**Problem description**
Pull out every line of the entries below that contains the word "Which", treating uppercase and lowercase as distinct.

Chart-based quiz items
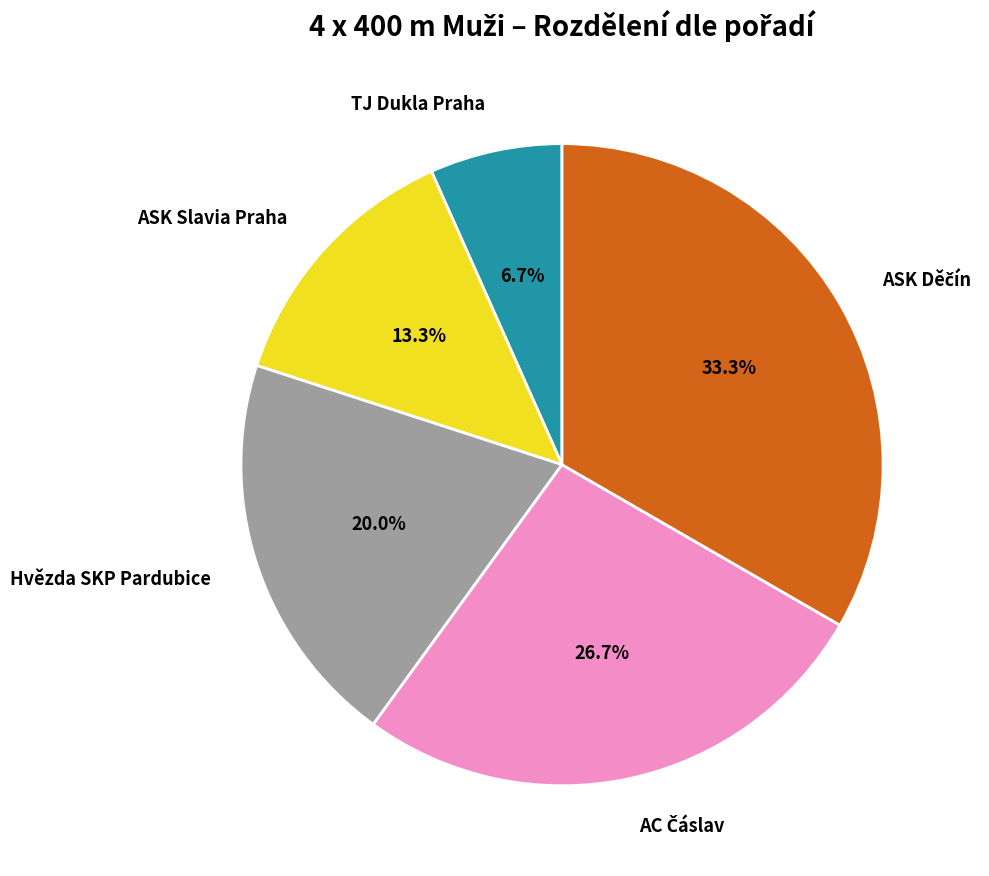

What is the ratio of the value at TJ Dukla Praha to the value at ASK Slavia Praha?

0.5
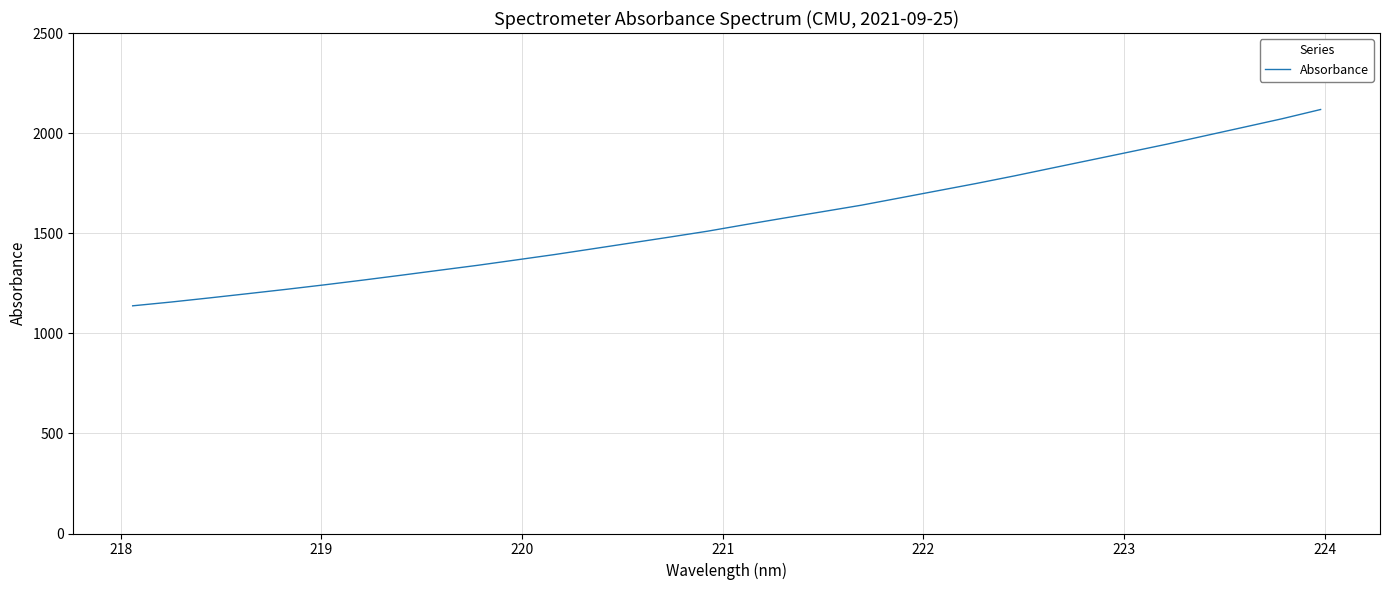

What is the difference between the maximum and minimum values?

980.6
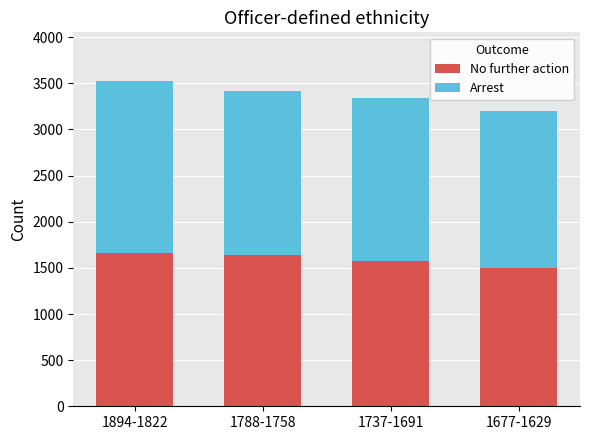

Are the bars grouped side by side (vs. stacked)?

No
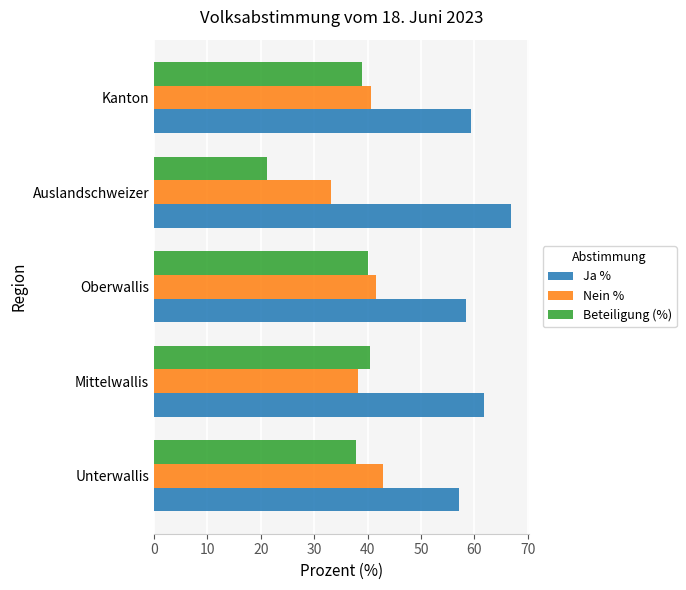

Is it true that Ja % equals 96.4 at Kanton?

False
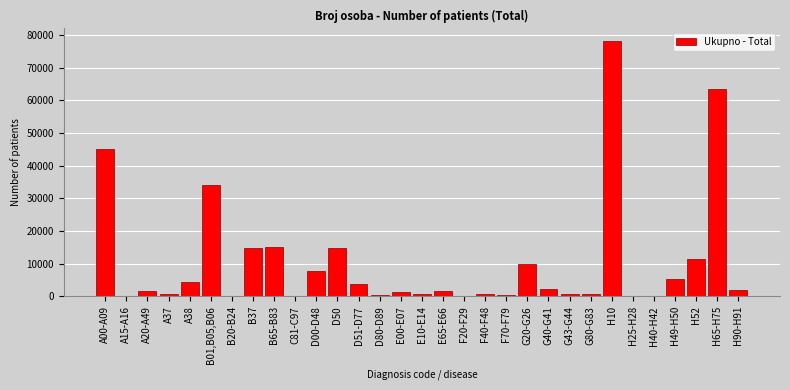

Which category has the highest value across all series?

H10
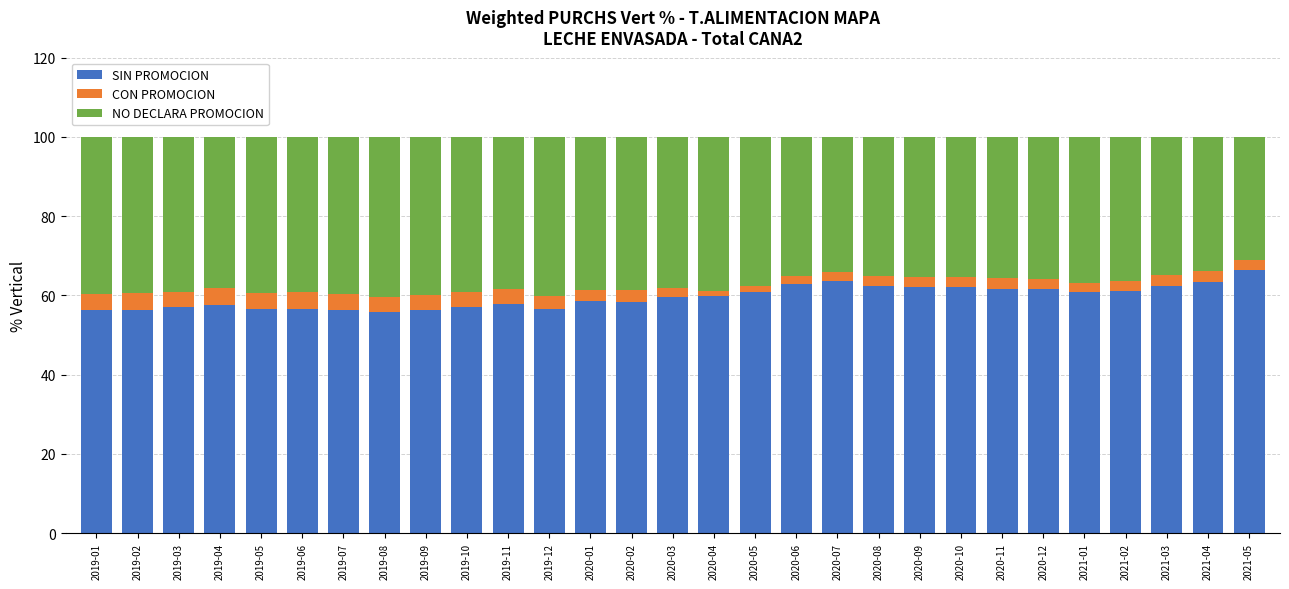

Which category has the highest value in the SIN PROMOCION series?

2021-05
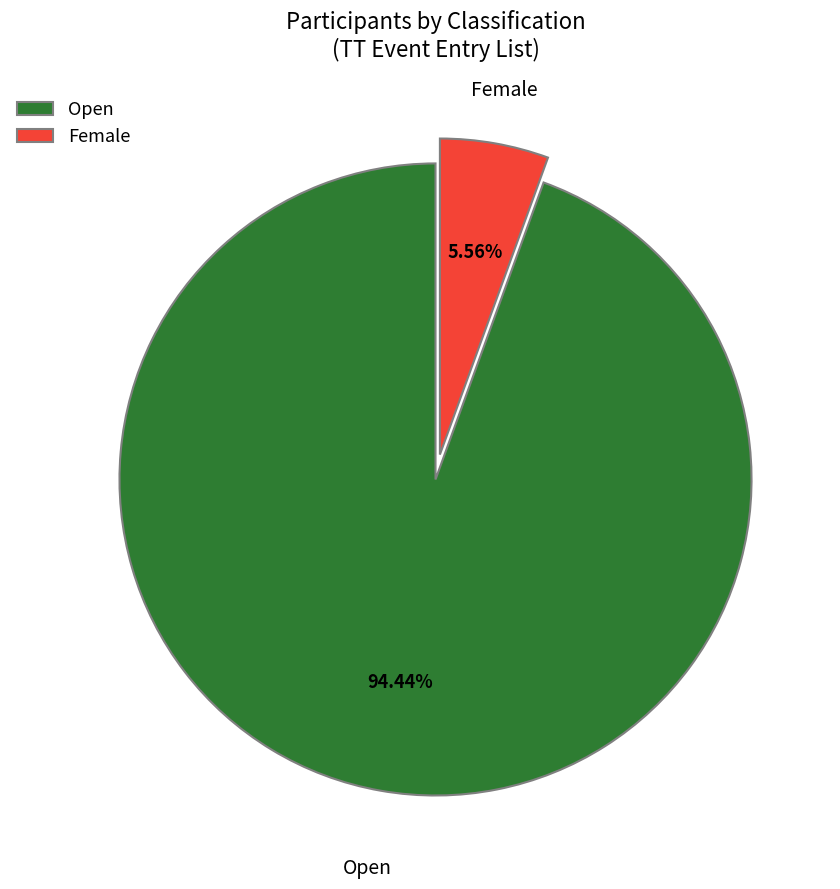

To the nearest percent, what is the difference between the largest and smallest slice percentages?

89%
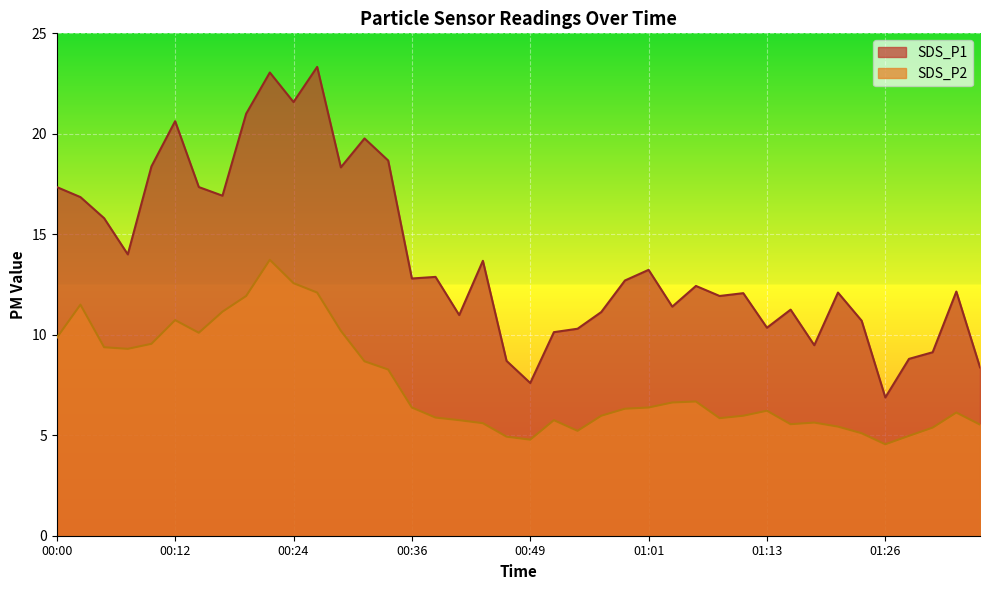

What is the value of the SDS_P1 point at the 6th from the left?

20.6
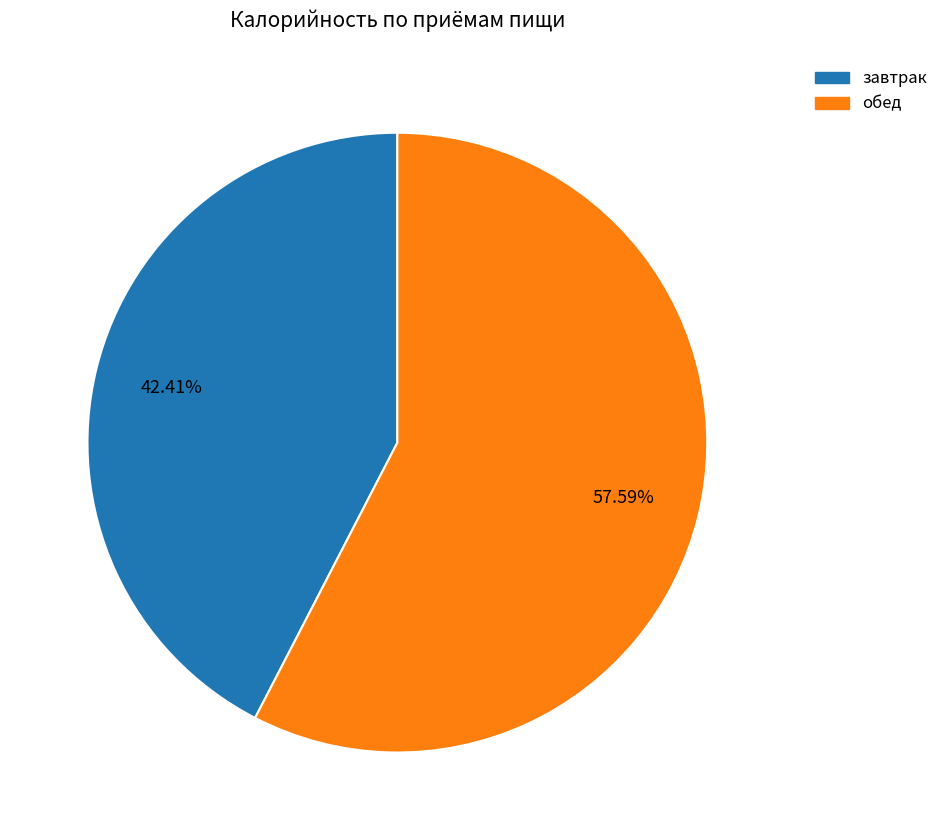

To the nearest percent, what percentage of the pie is завтрак?

42%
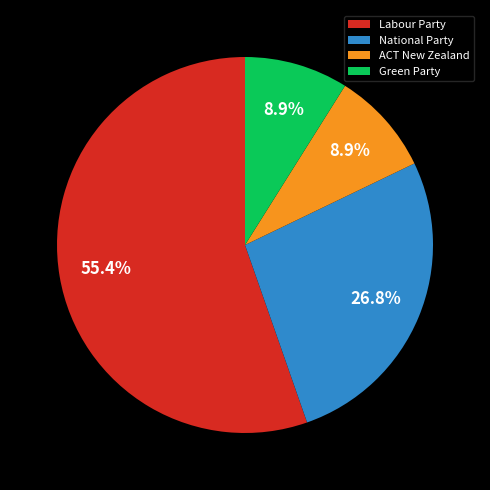

To the nearest percent, what percentage of the pie is National Party?

27%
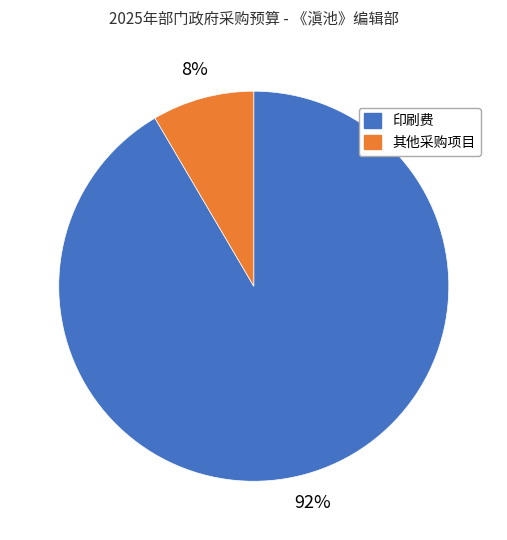

To the nearest percent, what is the average slice percentage?

50%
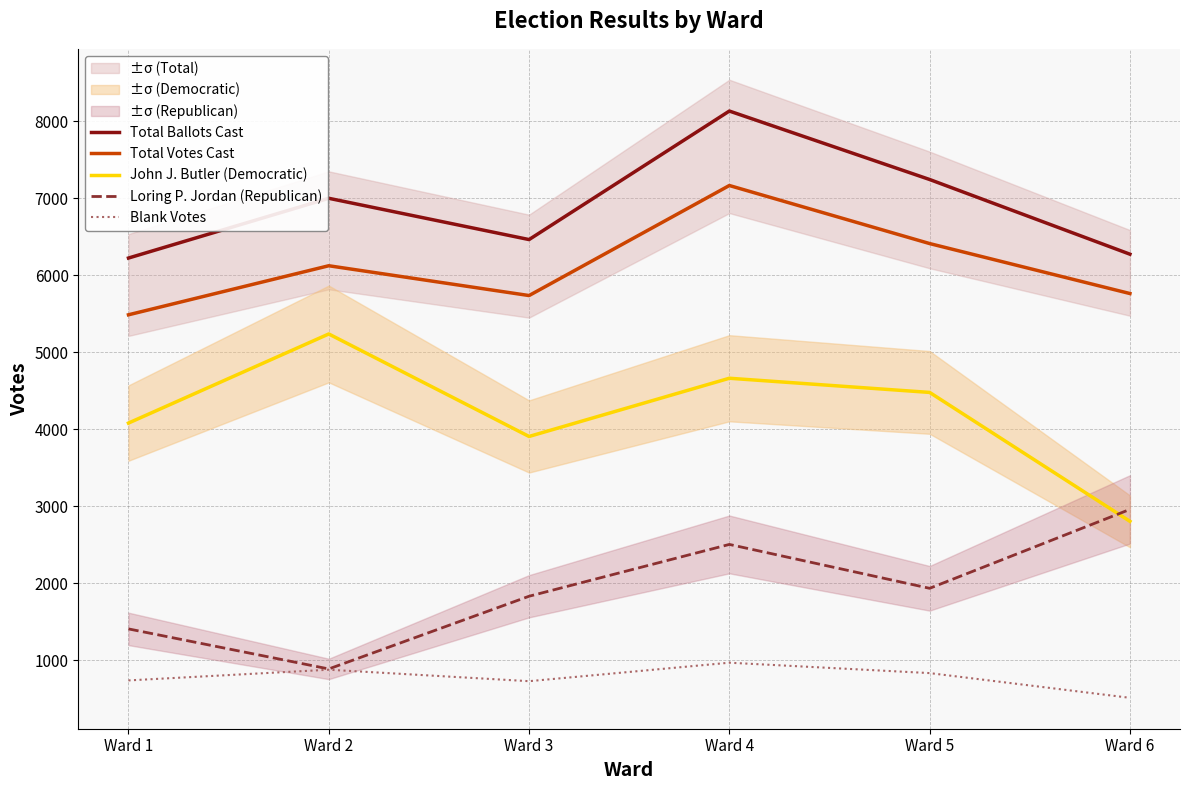

Does the chart display data point markers on the line(s)?

No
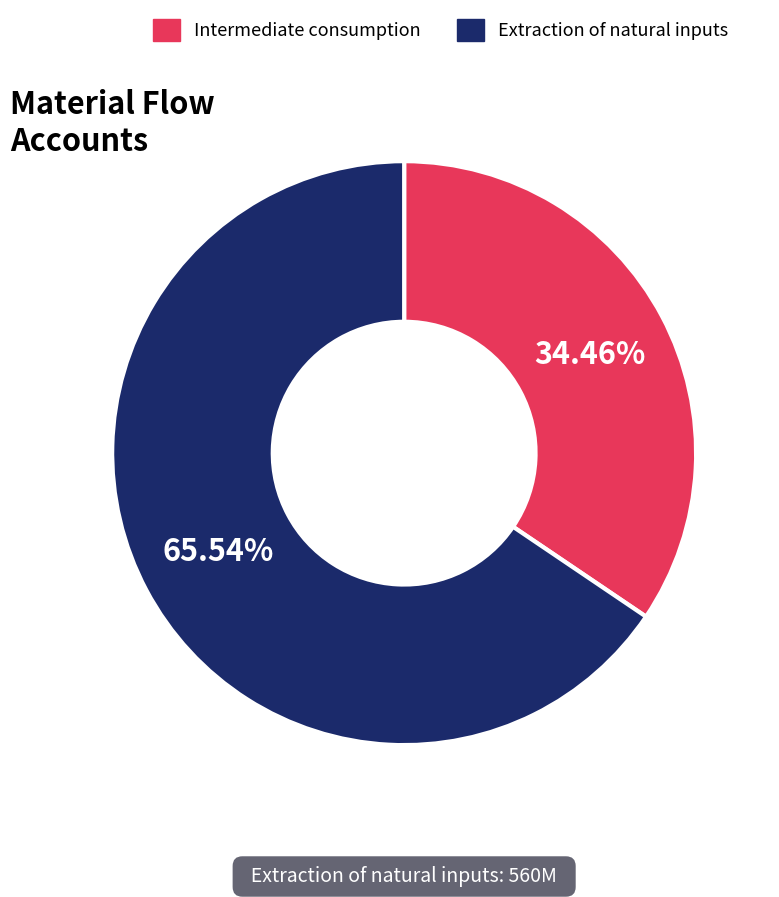

Is there a majority slice in this chart?

Yes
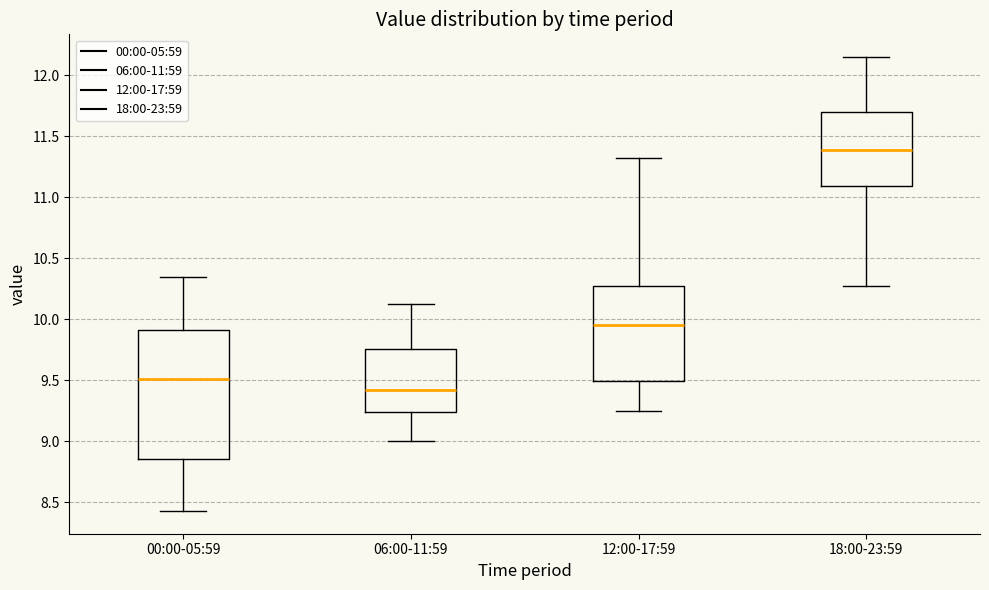

Which box's median line is the lowest?

06:00-11:59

**Reply**
Which category has the highest value across all series?
Which category has the highest value in the SIN PROMOCION series?
Which box's median line is the lowest?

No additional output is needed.